Les MOF offrent une solution plus sûre pour gérer les gaz fluorés qui peuvent « apprivoiser le tigre »
Des chercheurs américains ont découvert que les structures métallo-organiques (MOF) pourraient offrir une méthode plus sûre pour manipuler les gaz fluorés en laboratoire. On espère que cette technique facilitera la synthèse de composés fluorés nécessaires à la chimie médicinale, à l’agriculture et à l’imagerie biomédicale.
«Le problème est que ces éléments de base fluorés sont tous des gaz à température ambiante et que la plupart sont destructeurs pour l’environnement, toxiques et/ou inflammables», explique la chercheuse principale Kaitlyn Keasler, de l’université Cornell de New York, aux États-Unis. « Travailler en toute sécurité avec des réactifs gazeux nécessite l’utilisation d’un équipement spécialisé ou d’un moyen de générer le gaz in situ, ce qui ne permet pas le développement d’une réaction », ajoute-t-elle.
Les chercheurs ont cherché à trouver un matériau poreux doté d’une capacité élevée de sorption des gaz qui interagirait fortement avec une gamme de gaz fluorés pour empêcher les fuites, tout en restant stable pendant de longues périodes.
Ils ont commencé par étudier l’absorption du fluorure de vinylidène (VDF) dans 12 MOF représentatifs de sites métalliques ouverts. L’équipe a découvert que Mg2(dobdc) était un cadre idéal pour le stockage des gaz fluorés en raison de sa grande capacité et de sa forte interaction avec de multiples gaz d’intérêt synthétique. Le MOF a également conservé sa cristallinité et sa porosité après une semaine sur une paillasse de laboratoire à température ambiante et est resté stable à l’air à 120°C pendant 24 heures.
«Nous avons démontré que le MOF optimal pour le stockage réversible des gaz fluorés est celui qui possède du Mg insaturé de manière coordonnée.2 centres probablement dus à l’interaction acide-base dure-molle des atomes de fluor durs avec des centres de magnésium durs», explique Keasler. «Afin d’accélérer le développement de la réaction en utilisant le MOF optimal, nous avons développé une nouvelle synthèse aqueuse à haute concentration qui permet au Mg2(dobdc) à préparer à l’échelle de 100g.’ Une fois le réactif gaz-MOF déposé dans un solvant, la structure se décompose, libérant le composé fluoré.
Enfin, ils ont exploré la stabilité des réactifs gaz-MOF et ont découvert que des échantillons de plusieurs grammes de réactifs gaz-MOF pouvaient être préparés et stockés dans l’air jusqu’à une semaine sans compromettre leurs performances.
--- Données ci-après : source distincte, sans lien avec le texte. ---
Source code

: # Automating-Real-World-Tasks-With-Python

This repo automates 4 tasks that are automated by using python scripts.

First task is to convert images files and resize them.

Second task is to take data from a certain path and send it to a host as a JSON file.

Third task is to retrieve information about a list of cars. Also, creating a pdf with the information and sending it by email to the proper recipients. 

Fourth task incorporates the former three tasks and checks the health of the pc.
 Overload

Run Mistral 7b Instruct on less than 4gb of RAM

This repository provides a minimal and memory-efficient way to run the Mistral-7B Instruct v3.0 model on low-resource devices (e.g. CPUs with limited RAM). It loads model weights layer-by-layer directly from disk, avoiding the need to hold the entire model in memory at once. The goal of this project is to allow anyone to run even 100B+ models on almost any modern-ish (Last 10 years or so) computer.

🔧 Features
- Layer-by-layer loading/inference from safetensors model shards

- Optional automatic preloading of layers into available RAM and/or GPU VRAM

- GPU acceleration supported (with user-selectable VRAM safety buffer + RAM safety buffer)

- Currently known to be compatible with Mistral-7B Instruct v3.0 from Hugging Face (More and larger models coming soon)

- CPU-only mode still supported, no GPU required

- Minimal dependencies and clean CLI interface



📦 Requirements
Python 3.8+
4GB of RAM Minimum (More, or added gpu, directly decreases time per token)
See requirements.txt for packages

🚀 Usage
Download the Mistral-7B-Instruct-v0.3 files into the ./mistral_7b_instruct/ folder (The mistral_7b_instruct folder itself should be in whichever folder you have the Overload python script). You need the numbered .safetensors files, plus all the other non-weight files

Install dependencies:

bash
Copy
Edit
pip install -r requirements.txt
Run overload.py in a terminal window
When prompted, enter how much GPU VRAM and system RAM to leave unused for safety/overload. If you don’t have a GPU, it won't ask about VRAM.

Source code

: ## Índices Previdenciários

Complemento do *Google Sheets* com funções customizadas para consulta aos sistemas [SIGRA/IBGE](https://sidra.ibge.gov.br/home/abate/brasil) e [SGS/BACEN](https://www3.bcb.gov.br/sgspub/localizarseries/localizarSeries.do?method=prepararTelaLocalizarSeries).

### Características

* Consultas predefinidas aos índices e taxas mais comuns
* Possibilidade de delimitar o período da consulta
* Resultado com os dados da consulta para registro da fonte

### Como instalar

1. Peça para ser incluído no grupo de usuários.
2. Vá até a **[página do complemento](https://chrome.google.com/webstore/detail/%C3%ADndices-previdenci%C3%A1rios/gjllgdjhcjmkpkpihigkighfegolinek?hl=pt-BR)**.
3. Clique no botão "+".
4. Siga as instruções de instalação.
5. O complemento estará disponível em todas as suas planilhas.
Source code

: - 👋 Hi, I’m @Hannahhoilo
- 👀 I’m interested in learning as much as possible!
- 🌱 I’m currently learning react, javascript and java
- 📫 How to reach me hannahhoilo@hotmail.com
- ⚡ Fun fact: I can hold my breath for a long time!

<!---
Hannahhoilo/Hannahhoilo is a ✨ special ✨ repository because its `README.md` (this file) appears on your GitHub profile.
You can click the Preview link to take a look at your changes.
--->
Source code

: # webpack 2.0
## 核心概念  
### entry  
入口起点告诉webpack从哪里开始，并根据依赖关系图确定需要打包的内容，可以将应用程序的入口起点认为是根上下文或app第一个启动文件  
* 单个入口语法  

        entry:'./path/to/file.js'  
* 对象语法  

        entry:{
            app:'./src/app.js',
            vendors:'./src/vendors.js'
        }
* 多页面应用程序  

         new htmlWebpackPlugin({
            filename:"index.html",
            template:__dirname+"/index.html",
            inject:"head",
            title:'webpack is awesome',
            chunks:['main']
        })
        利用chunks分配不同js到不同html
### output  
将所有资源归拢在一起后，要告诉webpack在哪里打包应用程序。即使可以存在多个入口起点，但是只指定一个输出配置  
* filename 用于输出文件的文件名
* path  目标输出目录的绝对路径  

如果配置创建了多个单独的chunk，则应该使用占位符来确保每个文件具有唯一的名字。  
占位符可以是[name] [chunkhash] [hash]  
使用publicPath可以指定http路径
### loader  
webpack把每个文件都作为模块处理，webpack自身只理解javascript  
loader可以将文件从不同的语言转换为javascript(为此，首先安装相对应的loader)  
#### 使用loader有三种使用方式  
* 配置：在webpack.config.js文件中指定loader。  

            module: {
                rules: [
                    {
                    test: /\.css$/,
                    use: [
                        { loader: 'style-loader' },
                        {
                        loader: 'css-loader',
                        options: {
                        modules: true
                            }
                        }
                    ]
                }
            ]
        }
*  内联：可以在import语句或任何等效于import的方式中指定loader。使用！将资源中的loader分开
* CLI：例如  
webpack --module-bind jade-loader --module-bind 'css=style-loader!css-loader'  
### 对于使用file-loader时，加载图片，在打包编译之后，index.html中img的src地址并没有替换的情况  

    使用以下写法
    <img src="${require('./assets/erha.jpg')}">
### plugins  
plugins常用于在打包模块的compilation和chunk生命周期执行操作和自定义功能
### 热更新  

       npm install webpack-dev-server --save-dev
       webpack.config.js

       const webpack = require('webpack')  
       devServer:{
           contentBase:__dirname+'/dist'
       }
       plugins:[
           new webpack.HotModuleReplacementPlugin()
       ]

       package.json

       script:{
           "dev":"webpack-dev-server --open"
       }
Ils ont également constaté que l’incorporation des agents gaz-MOF dans des capsules de cire permettait leur stockage stable dans l’air à température ambiante pendant deux mois maximum. Les capsules de cire peuvent ensuite être facilement ouvertes par sonication du mélange réactionnel, libérant le réactif fluoré en solution.
Riya Halder, doctorante au sein du groupe Ritter du Max-Planck-Institut für Kohlenforschung, affirme que cette méthode était une tentative de « dompter le tigre de la chimie ». «Parfois, lorsque nous travaillons avec des gaz hautement réactifs, nous avons du mal à contrôler les résultats de régiosélectivité et de stéréosélectivité des réactions. Cependant, dans ce cas, les gaz peuvent être libérés de manière contrôlée par sonication», explique-t-elle. «Un autre grand avantage de cette méthode est qu’après utilisation, les MOF peuvent être filtrés, récupérés et recyclés.»
David O’Hagan, chimiste organofluoré à l’Université de St Andrew’s, affirme que cette technique pourrait ouvrir « de nombreuses perspectives » pour accéder à des produits chimiques fins de grande valeur et à de nouveaux candidats pharmaceutiques. «Les gaz fluorés volatils sont produits industriellement à grande échelle et sont donc bon marché, mais ils ne sont pas accessibles aux non-spécialistes, même en solution – il y a des problèmes de manipulation et d’exposition à prendre en compte. Si les MOF scellés à la cire, chargés de doses millimolaires facilement quantifiables, pouvaient devenir facilement accessibles aux chercheurs, de nombreuses nouvelles substances chimiques suivraient.»